Tailored to the specifics of Switzerland

Many of the existing technologies are geared towards large farms, which is an obstacle to their use in Switzerland with its small-scale structures. Often an investment is not worthwhile from a purely economic point of view. This is where the InnoFarm project comes in, involving three research groups and the farmers’ association of the canton of Solothurn. Research is being conducted into how drones and the latest sensor technology can be used to apply nitrogen and pesticides in a more targeted manner and thus reduce them. Based on the resulting data, the Agricultural Economics group is reviewing whether and how these technologies can actually be used in practice, for example whether each farmer procures a drone for himself, several farms share one or whether it is a job to be done by contractors. The project also investigates the role that agricultural policy can play.

The hand-sized prototype of the Digit Soil sensor.

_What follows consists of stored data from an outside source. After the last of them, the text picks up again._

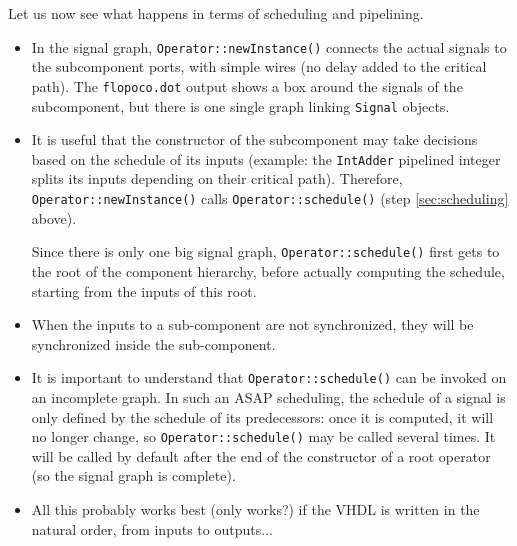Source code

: \documentclass{article}
\begin{document}
Let us now see what happens in terms of scheduling and pipelining.
\begin{itemize}
\item In the signal graph, \verb!Operator::newInstance()! connects the actual signals to the subcomponent ports, with simple wires (no delay added to the critical path).
  The \texttt{flopoco.dot} output shows a box around the signals of the subcomponent, but there is one single graph linking \texttt{Signal} objects.

\item It is useful that the constructor of the subcomponent may take decisions based on the schedule of its inputs (example: the \texttt{IntAdder} pipelined integer splits its inputs depending on their critical path).
  Therefore, \verb!Operator::newInstance()! calls \verb!Operator::schedule()! (step \ref{sec:scheduling} above).

  Since there is only one big signal graph, \verb!Operator::schedule()! first gets to the root of the component hierarchy, before actually computing the schedule, starting from the inputs of this root.

\item When the inputs to a sub-component are not synchronized, they will be synchronized inside the sub-component.

\item It is important to understand that \verb!Operator::schedule()! can be invoked on an incomplete graph.
  In such an ASAP scheduling, the schedule of a signal is only defined by the schedule of its predecessors: once it is computed, it will no longer change, so \verb!Operator::schedule()! may be called several times. It will be called by default after the end of the constructor of a root operator (so the signal graph is complete).

\item All this probably works best (only works?) if the VHDL is written in the natural order, from inputs to outputs... 

\end{itemize}
\end{document}
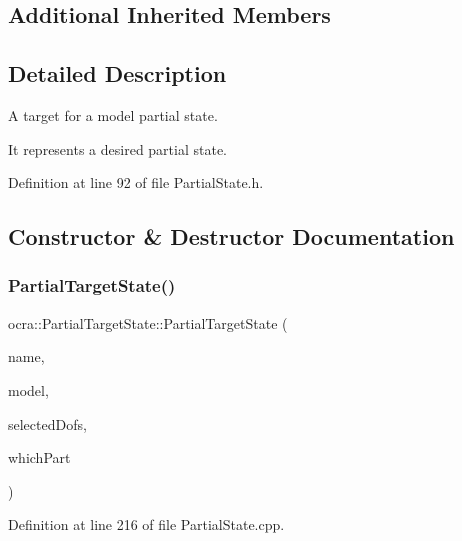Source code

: \subsection*{Additional Inherited Members}


\subsection{Detailed Description}
A target for a model partial state. 

It represents a desired partial state. 

Definition at line 92 of file Partial\+State.\+h.



\subsection{Constructor \& Destructor Documentation}
\hypertarget{classocra_1_1PartialTargetState_a2aed8d7e02fa12907eb218449afc6422}{}\label{classocra_1_1PartialTargetState_a2aed8d7e02fa12907eb218449afc6422} 
\subsubsection{\texorpdfstring{Partial\+Target\+State()}{PartialTargetState()}}
{\footnotesize\ttfamily ocra\+::\+Partial\+Target\+State\+::\+Partial\+Target\+State (\begin{DoxyParamCaption}\item[{const std\+::string \&}]{name,  }\item[{const Model \&}]{model,  }\item[{const Eigen\+::\+Vector\+Xi \&}]{selected\+Dofs,  }\item[{int}]{which\+Part }\end{DoxyParamCaption})}



Definition at line 216 of file Partial\+State.\+cpp.

\hypertarget{classocra_1_1PartialTargetState_a32d63501a917b40728387258cb1e06d1}{}\label{classocra_1_1PartialTargetState_a32d63501a917b40728387258cb1e06d1}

A new membrane (in blue) is used for each measurement.
(Photo: Sonia Meller, Digit Soil)
A part of the team: agronomist Hélène Iven (left) and Digit Soil founder Sonia Meller (right).
(Bild: Jasmin Fetzer)

An important element in the study programme

The topic of smart farming is also becoming increasingly important in teaching. In recent years, new lectures such as “Crop phenotyping” or “Innovation in precision agriculture” have been launched. Here, students are introduced to the world of digitised agriculture, learn about the latest technologies and their limitations, apply the technologies themselves, develop their own ideas, have the opportunity to found start-ups and benefit from the exchange with students from other departments.

The development team presents its functional weeding robot, Rowesys.
(Photo: Immanuel Denker, Rowesys)
The Rowesys robot removes the weeds between the rows with a four-pronged grubber.
(Photo: Immanuel Denker, Rowesys)

Applied smart farming in farm animal sciences

An example of applied smart farming is the dairy barn at AgroVet-Strickhof in Eschikon. It is equipped with modern sensor technology that allows a high degree of animal welfare. The cows are largely independent. They operate milking robots and automatic feeders themselves based on their own needs. In addition, the activity of each animal is recorded. The regularity of chewing movements, number of milkings per animal and day and visits to the automatic feeder are recorded. This makes it possible, for example, to detect possible diseases at a very early stage.